I’ve seen two people with poster’s disease get into fights with each other, sometimes dragging in a third victim of poster’s disease to serve as the referee. This is one of the easiest and most pleasurable ways to have an excuse to post more: someone else is posting, and you, too, need to post. Poster’s disease is referring to your followers as “my sweeties” or “my babies” (they’re neither). Poster’s disease is writing in the more broadly relatable and overly involved second person, more than the first, even when speaking strictly about oneself. Poster’s disease is a “casual reminder” that a perfectly rated, neither over- nor underrated piece of art, from five years ago is somehow undervalued. Poster’s disease is making a joke that could be taken in bad faith that is taken in bad faith and then not deleted because deleting would be caving in to the scolds and not standing up for the sanctity of personal freedom when, really, the best thing to do is to delete and move on.

Poster’s disease is posting a poem when an actual global calamity has occurred, and also a small, personal inconvenience. Poster’s disease is also the author of that poem advocating for, um, more literary magazines? (What is a literary magazine if not a collection of posts people believe matter?) Poster’s disease is livetweeting getting on a plane to tell someone who lives 2,000 miles away that you love them and then tweeting again from the motel after they’ve rejected you. What is the purpose of this? Not love, surely — posting! Posting is the purpose of this.

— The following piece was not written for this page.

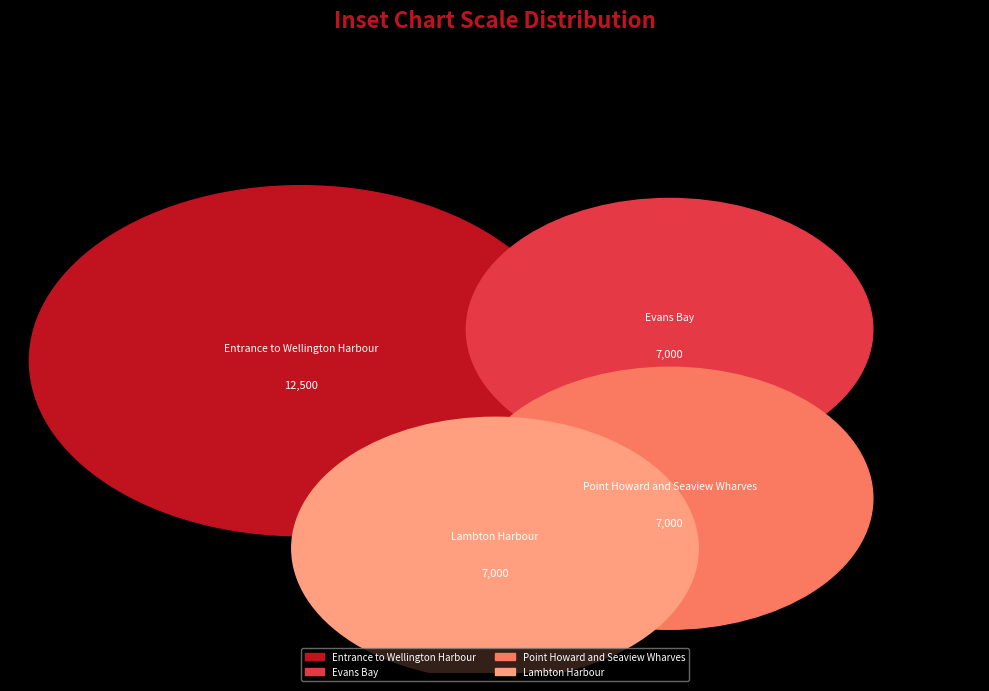

Rank the categories by value from lowest to highest.

Evans Bay, Point Howard and Seaview Wharves, Lambton Harbour, Entrance to Wellington Harbour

Having an alt Twitter account is also poster’s disease. Having an alt, in general, regardless of platform, is poster’s disease. Having an alt is committing, sadly, to posting in light of the idea that the regular avenues of posting no longer serve your desire to post. Posting — expelling a horrible thought — still works, but your usual crowd is no longer worthy of those thoughts. To the alt!

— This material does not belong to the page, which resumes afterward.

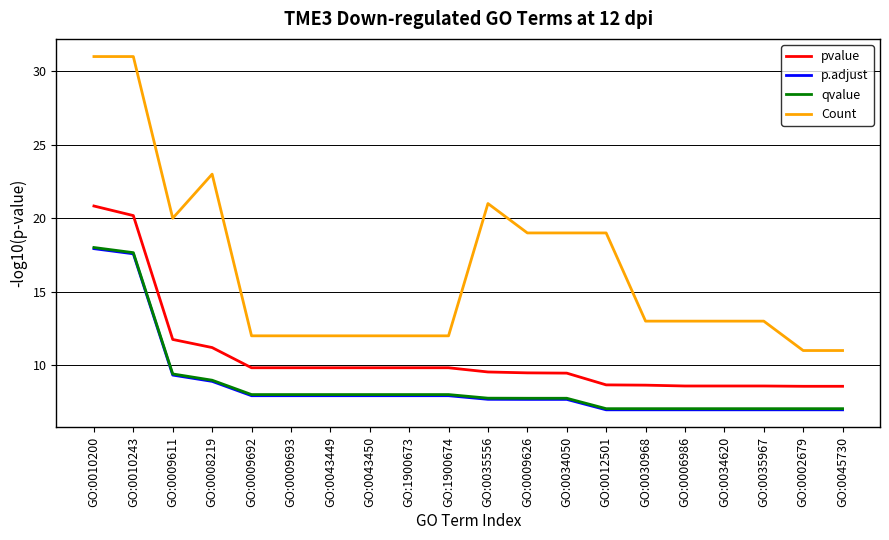

Is it true that p.adjust equals 12.2 at GO:0012501?

False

It is easy, obviously, to link poster’s disease to Donald Trump. He was, after all, the poster’s president. Donald Trump had phantom poster’s disease, which is to say: he thought his posts mattered, because enough people would respond to him as if they mattered, though they mostly didn’t matter at all. People with poster’s disease came to believe that posts got Donald Trump elected president, and then people with poster’s disease came to believe that posts got Donald Trump un-elected president.

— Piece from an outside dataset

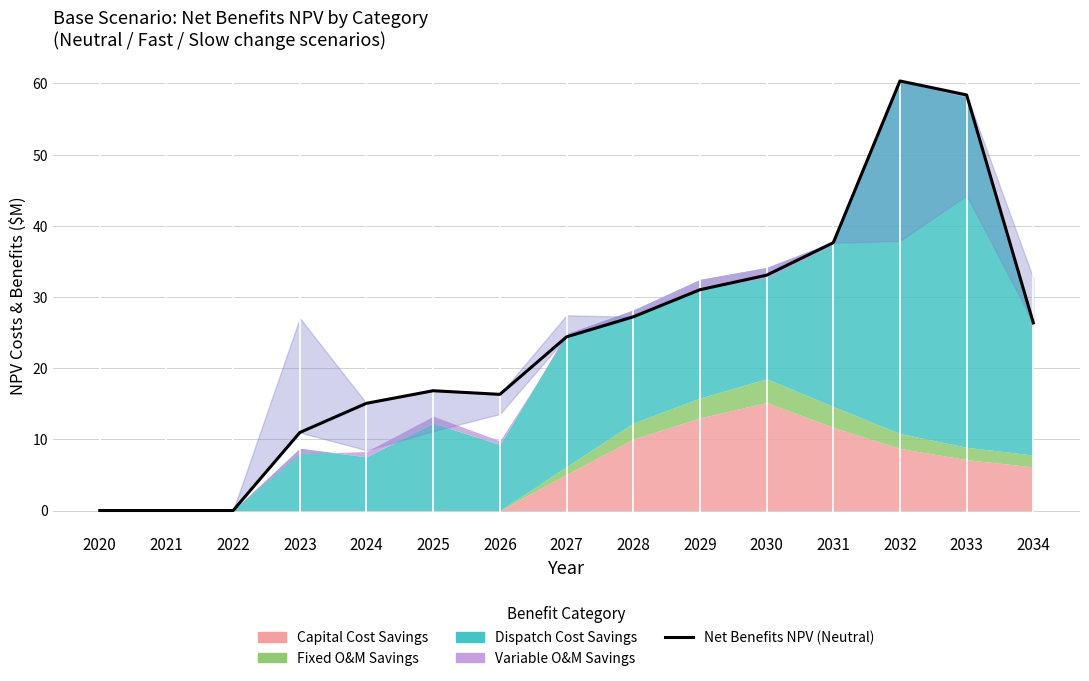

How many data points are less than 24?

7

To be clear: I’m not advocating for, like, touching grass. Contrary to what self-care posters prescribe, you don’t have to touch grass to be happy. I’ve never felt happy touching grass — in fact, I get hives, usually — but the answer is rarely, if ever, posting more. (And it is with a heavy heart that I must add that announcing a break from posting, while well-intentioned, is also poster’s disease.) I advocate for moderate posting, instead. Poster’s disease is not sharing a selfie you think you look good in. Poster’s disease is not writing an actually funny joke. Someone once said to me that Twitter without poster’s disease would just be people sharing their own articles and podcast episodes and the occasional link to someone else’s GoFundMe. Well, that doesn’t sound terrible, actually. It sounds boring, which Twitter once was.

When Twitter launched all those years ago — before Jack Dorsey had the big stupid beard and when I was, I don’t know, 12 years old at MOST, don’t Google my age — there was broad derision over the uselessness of the platform. What were people going to post: “Eating eggs”? “At the beach”? What was the point of that? But maybe that, with all its needlessness, was closer to the right idea of posting. Posting didn’t have to be some referendum on one’s moral character or privilege or intelligence or love life or how many glasses of water to drink per day. It didn’t have to both carry so much weight and so little meaning at the same time. It didn’t have to be so fucking stupid. In seeking a point to posting, some larger purpose to ascribe to a handful of characters slipping through our fingers when we log on, we’ve made ourselves sicker than sick. I could tell you the cure, but then I’d have to post about it.